Reproduce the data exactly as given, except for any images.

--- START ---

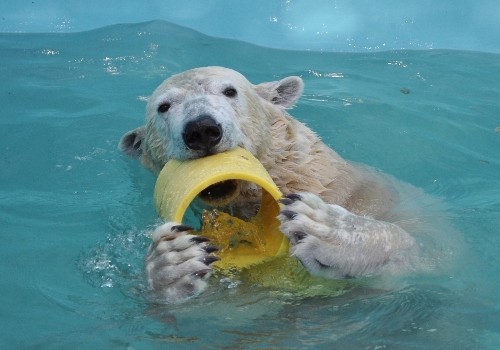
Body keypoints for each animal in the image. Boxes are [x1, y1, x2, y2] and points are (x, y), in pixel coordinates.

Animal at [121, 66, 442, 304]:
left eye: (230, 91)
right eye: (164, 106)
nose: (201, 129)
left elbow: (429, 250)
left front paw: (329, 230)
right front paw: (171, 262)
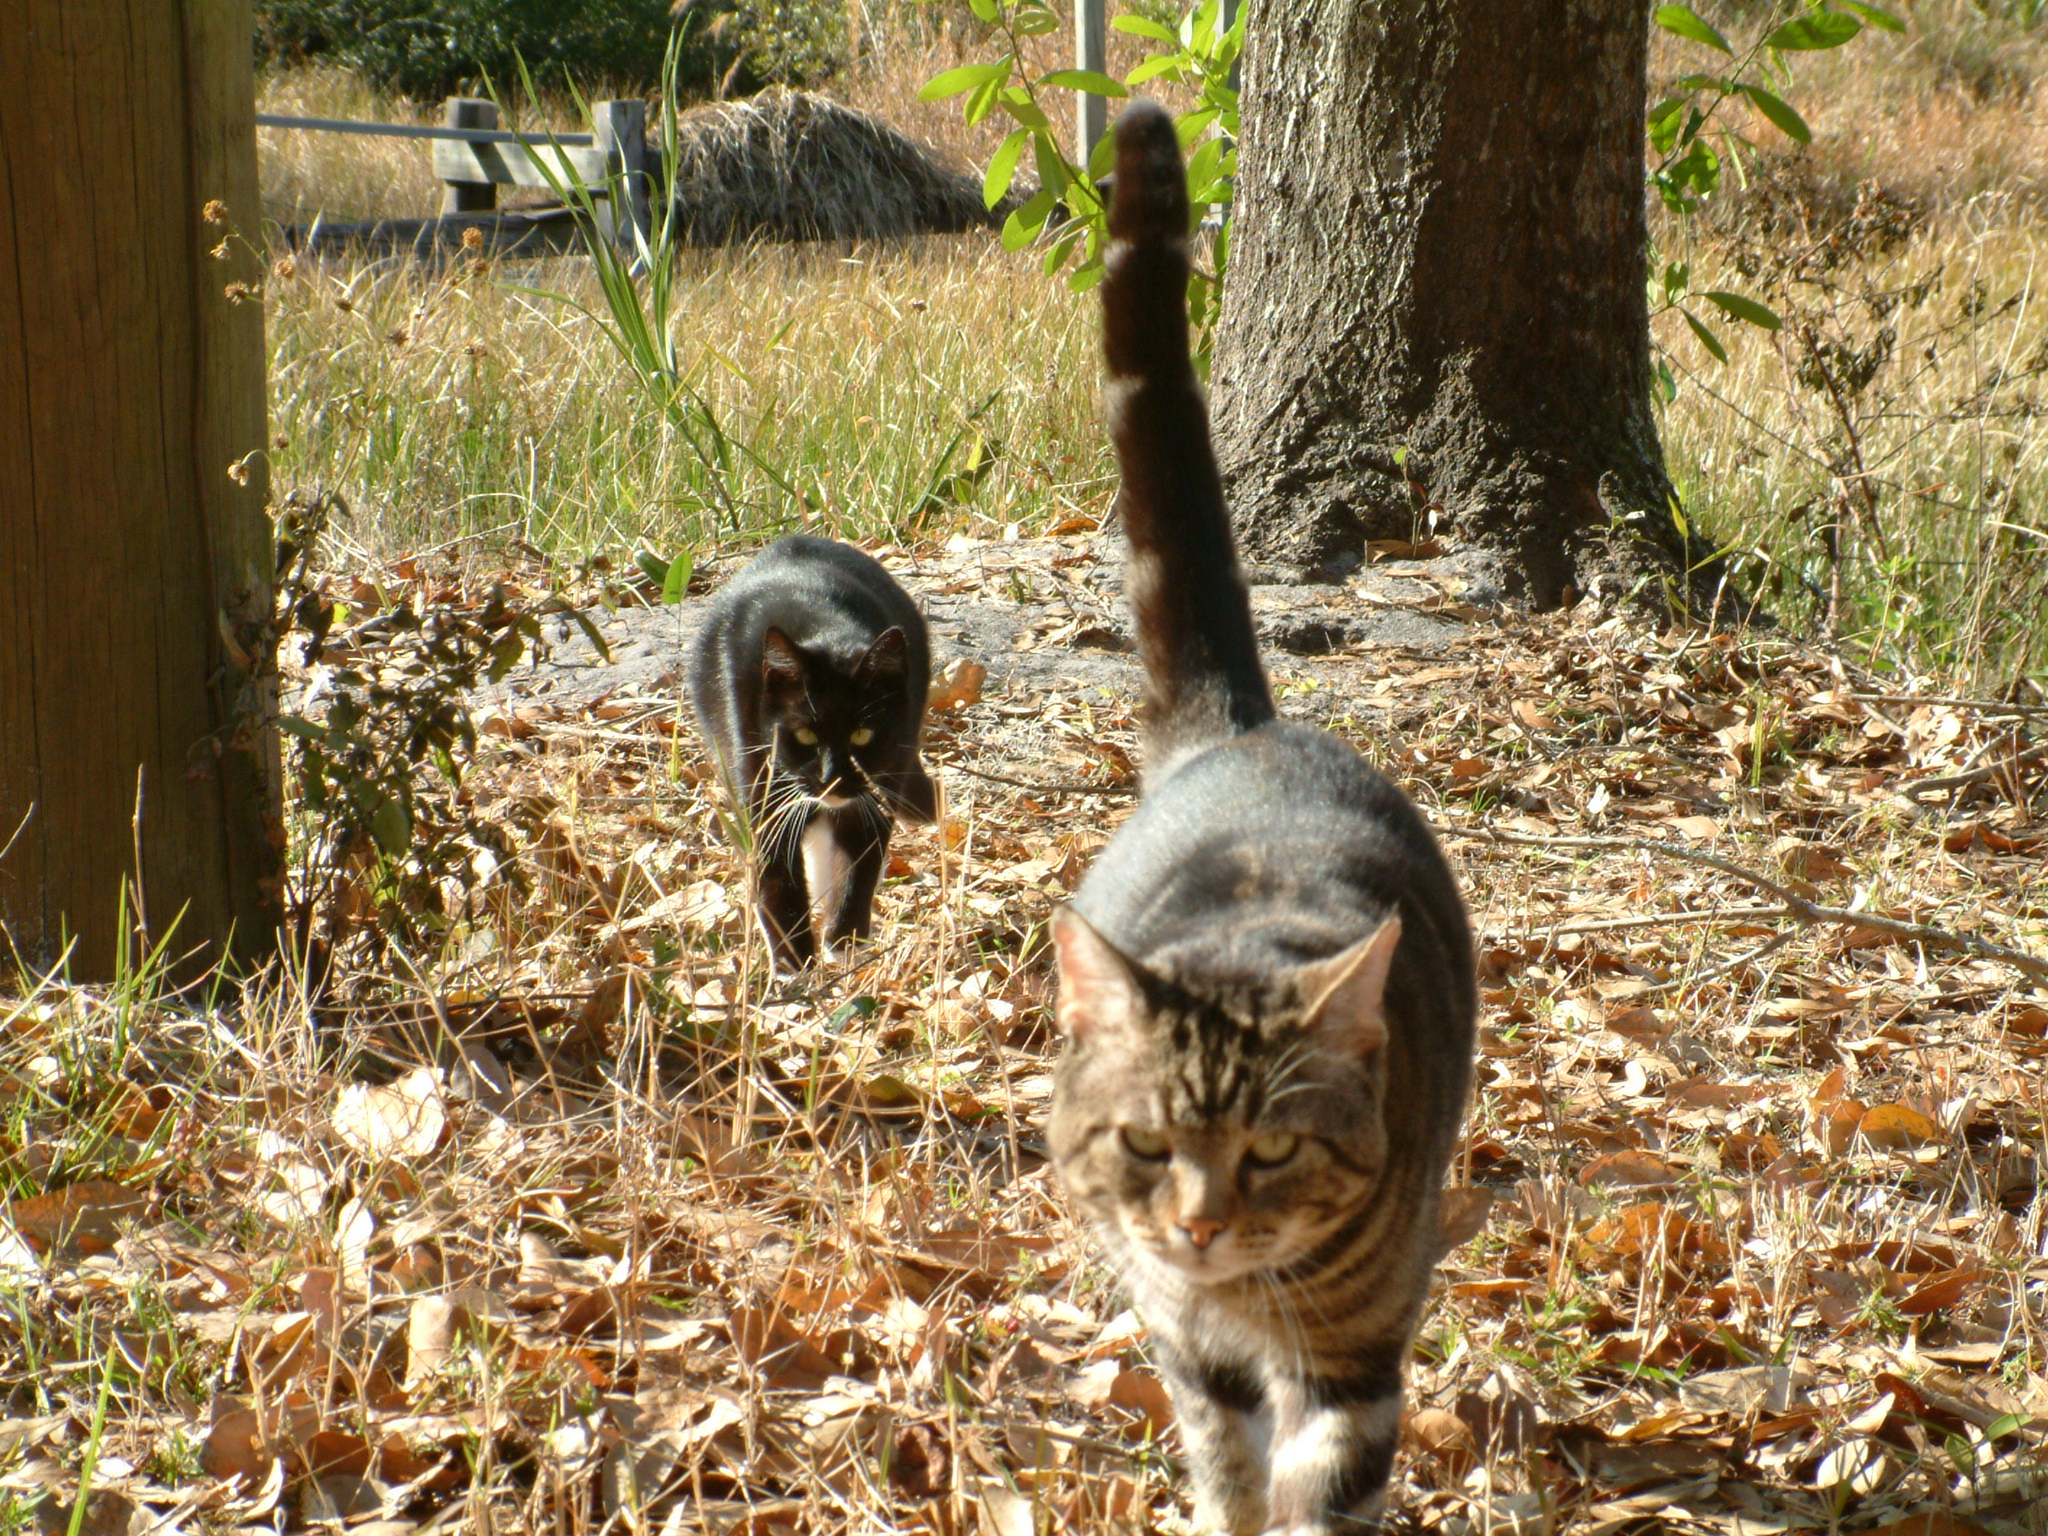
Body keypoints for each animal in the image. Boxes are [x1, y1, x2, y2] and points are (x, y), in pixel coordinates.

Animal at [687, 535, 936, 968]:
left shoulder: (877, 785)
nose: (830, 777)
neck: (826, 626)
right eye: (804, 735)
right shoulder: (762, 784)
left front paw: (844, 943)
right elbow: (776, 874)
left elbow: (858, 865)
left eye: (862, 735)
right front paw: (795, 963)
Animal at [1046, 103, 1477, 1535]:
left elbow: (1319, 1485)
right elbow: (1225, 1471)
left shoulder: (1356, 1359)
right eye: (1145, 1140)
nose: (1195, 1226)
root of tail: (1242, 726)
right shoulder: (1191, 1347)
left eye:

--- END ---

_Output of the exercise_
Body keypoints for each animal in the image. Boxes are [x1, y1, x2, y2] and points are (x, y), in pixel coordinates.

Animal at [121, 66, 442, 304]:
left eye: (230, 91)
right eye: (164, 106)
nose: (201, 129)
left elbow: (429, 250)
left front paw: (329, 230)
right front paw: (171, 262)
Body keypoints for each animal in the image. Boxes are [x1, y1, x2, y2] and points are (x, y), in pixel coordinates.

Animal at [687, 535, 936, 968]:
left shoulder: (877, 785)
nose: (830, 777)
neck: (826, 626)
right eye: (804, 735)
right shoulder: (762, 784)
left front paw: (844, 943)
right elbow: (776, 874)
left elbow: (858, 865)
left eye: (862, 735)
right front paw: (795, 963)
Animal at [1046, 103, 1477, 1535]:
left elbow: (1319, 1485)
right elbow: (1225, 1471)
left shoulder: (1356, 1359)
right eye: (1145, 1140)
nose: (1195, 1226)
root of tail: (1242, 726)
right shoulder: (1191, 1347)
left eye:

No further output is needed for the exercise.